Friday, August 3, 2007

Not much of a FlyBaby, but...

Last night I fed the babies and left my house crying hard again. My mom asked me about 4 times yesterday if, with all my depression if I was going to do anything (hurt myself or anything). No. No I am not. That is not the way *I* function, not even at my worst... I am more likely to STOP doing things and just sleep all the time than anything else. But I am taking my meds still, most of the time. Anyway, she kept asking and asking and asked if I would stay the night and I said no but finally got tired of the Roomie's date going on and agreed.

Besides that, Mom and I had plans previously to maybe go to the FlyLady at the Highland Fling. I wasn't so sure I felt up to it, really. But I slept at the parents. Okay, by SLEPT, I meant more of crying and tossing and turning and occasionally reading (presently I am reading Bridget Jones's Diary which is a very entertaining book (even thought I have to say, as a warning for the swear-sensitive, it's not that she even uses a variety OF swearwords. She just tacks the f-word ONTO every thing. Like instead of saying something is retarded, it is f***tarted. ) thus far.). But once again, it somehow became morning again.

And, somehow, I went with my mom to the FlyFest and I *am* glad I went even though I am still struggling with a hundred things (one of which is a killer headache) and having a shiny sink does not exactly seem high up there on the importance scale.

However, Marla Cilley (THE FlyLady) was great. She was very real and very funny and sweet and made good points. A lot of reminders about perfectionism and clutter and of course F.L.Y. (Finally Loving Yourself) and using your talents and things to BLESS people instead of hording them. (She is a very good Christian). Also there, but more announcing than performing was was Amy Benson Lacey but she only sang her very cheesy I'm Flying... PAINFULLY CHEESY. But my mom really likes her churchy stuff. But the real music there was Eric Dodge. I am NOT a country fan, but he was pretty dang good (the When I Was Your Age song was really cute) and hey, he's a friend of a friend, too!

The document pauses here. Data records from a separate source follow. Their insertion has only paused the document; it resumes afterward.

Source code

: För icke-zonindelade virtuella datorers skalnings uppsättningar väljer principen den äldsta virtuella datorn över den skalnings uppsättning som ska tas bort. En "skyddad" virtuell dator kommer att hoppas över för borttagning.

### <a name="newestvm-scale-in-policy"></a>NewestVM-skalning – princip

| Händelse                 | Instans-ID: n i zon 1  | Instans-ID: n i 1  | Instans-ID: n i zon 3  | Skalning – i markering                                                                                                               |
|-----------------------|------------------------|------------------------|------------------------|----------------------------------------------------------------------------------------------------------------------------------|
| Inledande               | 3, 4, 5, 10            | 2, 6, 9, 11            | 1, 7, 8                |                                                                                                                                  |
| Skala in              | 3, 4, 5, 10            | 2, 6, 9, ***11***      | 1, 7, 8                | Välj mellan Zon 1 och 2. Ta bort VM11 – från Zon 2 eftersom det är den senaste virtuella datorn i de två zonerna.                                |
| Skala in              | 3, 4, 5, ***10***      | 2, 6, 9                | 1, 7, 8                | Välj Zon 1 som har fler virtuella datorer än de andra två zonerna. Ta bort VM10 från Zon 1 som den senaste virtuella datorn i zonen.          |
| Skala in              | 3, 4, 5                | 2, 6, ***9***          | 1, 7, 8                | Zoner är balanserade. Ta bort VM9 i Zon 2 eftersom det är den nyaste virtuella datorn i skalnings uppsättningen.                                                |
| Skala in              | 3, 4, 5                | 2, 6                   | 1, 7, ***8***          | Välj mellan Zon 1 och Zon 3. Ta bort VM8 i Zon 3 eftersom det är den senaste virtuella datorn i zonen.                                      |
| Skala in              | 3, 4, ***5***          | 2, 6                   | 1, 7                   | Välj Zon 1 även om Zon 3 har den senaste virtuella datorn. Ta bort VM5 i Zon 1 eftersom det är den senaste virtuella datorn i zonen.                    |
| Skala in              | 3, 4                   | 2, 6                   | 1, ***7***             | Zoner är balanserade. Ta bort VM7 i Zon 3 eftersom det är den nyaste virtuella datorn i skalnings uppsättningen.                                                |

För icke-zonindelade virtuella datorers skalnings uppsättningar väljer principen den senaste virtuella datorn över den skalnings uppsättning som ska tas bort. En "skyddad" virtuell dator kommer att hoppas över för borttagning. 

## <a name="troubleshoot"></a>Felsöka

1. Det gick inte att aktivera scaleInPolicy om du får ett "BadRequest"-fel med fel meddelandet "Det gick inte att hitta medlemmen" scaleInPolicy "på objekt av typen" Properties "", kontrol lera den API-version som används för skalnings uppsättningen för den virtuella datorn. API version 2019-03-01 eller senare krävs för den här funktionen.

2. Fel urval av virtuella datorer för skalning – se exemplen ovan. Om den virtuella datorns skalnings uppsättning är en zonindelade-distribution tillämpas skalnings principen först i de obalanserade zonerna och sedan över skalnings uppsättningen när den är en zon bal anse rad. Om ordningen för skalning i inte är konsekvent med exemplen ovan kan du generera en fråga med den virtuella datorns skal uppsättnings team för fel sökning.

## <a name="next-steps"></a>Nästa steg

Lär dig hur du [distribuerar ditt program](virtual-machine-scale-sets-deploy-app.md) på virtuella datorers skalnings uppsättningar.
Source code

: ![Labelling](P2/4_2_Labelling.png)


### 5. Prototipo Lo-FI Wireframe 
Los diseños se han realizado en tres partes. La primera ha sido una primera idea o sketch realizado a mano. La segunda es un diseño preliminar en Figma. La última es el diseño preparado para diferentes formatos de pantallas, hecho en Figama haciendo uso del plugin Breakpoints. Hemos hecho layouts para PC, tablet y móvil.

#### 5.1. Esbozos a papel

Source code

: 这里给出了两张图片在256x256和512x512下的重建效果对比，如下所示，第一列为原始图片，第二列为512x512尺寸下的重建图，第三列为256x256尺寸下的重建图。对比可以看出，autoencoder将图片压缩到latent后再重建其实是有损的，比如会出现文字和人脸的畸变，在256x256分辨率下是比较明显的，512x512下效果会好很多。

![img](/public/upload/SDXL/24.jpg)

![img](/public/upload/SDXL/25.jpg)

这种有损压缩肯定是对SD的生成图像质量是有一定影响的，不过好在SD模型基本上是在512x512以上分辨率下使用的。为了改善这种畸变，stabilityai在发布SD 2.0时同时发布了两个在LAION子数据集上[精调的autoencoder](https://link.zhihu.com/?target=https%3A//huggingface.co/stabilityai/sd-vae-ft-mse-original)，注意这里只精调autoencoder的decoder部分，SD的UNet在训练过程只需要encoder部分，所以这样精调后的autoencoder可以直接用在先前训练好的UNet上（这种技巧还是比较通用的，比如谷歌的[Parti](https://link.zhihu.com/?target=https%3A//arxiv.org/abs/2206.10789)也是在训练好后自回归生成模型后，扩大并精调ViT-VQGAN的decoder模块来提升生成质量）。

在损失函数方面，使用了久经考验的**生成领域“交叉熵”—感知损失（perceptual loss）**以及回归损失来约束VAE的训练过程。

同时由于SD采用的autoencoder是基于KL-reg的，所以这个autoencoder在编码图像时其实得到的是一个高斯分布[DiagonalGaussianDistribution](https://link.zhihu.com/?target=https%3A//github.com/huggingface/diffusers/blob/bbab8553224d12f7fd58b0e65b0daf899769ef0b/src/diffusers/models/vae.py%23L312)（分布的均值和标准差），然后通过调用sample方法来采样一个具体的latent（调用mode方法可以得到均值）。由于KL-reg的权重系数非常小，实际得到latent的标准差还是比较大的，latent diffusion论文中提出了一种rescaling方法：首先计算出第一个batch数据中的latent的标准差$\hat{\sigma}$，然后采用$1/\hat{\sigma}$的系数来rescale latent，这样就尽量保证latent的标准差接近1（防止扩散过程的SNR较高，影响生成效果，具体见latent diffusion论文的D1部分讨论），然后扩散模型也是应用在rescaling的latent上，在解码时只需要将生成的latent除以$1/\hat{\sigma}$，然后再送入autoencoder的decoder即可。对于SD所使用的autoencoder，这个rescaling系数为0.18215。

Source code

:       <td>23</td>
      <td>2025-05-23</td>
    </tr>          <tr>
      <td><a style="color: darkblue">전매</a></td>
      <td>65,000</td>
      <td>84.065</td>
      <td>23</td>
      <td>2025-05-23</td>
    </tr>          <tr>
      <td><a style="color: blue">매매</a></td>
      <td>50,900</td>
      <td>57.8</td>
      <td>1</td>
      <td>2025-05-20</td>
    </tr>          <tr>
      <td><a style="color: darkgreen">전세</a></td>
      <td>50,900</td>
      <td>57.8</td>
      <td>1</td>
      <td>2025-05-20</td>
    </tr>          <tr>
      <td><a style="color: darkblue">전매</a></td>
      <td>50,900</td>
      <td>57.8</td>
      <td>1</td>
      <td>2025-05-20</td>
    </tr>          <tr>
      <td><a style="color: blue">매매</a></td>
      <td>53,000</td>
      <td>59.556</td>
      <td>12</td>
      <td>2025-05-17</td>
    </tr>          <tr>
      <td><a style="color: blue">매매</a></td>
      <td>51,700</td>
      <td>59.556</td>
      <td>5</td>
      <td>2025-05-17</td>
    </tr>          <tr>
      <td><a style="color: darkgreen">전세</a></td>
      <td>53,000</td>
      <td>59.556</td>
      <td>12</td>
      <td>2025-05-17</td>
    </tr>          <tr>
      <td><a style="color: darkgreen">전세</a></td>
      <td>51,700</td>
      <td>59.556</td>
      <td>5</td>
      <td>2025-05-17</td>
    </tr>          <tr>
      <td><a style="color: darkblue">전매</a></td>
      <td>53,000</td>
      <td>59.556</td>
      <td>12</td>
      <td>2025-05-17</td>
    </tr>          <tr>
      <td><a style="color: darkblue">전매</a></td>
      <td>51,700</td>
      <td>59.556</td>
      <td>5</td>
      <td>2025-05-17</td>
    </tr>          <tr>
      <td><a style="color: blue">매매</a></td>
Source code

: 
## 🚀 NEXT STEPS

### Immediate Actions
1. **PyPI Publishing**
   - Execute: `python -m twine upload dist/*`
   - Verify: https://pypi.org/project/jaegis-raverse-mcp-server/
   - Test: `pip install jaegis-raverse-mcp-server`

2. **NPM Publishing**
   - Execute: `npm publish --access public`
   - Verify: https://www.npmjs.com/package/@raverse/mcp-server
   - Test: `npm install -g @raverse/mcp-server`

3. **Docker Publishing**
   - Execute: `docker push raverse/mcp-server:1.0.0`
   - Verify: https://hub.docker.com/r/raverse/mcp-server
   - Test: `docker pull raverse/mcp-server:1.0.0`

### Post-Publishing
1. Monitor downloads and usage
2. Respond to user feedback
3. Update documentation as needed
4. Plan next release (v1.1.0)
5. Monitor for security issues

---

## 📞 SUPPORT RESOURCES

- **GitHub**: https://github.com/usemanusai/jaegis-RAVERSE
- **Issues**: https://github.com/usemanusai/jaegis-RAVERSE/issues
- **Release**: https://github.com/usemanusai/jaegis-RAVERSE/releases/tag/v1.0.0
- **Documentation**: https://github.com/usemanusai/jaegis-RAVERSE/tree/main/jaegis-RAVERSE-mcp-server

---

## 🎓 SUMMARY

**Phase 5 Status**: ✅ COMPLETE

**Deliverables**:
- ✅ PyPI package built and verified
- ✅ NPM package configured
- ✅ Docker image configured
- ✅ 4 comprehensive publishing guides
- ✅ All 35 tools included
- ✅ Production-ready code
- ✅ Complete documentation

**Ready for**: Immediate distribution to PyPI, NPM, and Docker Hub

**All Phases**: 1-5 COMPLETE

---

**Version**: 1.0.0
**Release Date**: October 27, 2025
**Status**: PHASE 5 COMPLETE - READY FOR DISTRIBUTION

Anyway, it was good and could be applied to A LOT more than just housework or even "body clutter" even though both are pretty important. But other little stuff about what is going on in my heart and mind. It was odd like that. Yay. At least some things are happy.

I am still struggling. A LOT. I spend the majority of my time crying, still. But today I spent 4 hours not crying. That's improvement. I am back to crying now. But STILL. I didn't cry ALL day. Not all day. And I am doodling just for fun here. And eating some chicken. And wishing I wasn't crying anymore.

GRRR.

But I am grateful to good friends, a good mom, and ridiculousness of Gaia and such. Talking to silly people. Turning off my brain awhile. Wish I could do that more permanently.

1 comment:

  1. *HUGS!* Sounds like we have both are a hard time. I' so sorry! You will make it!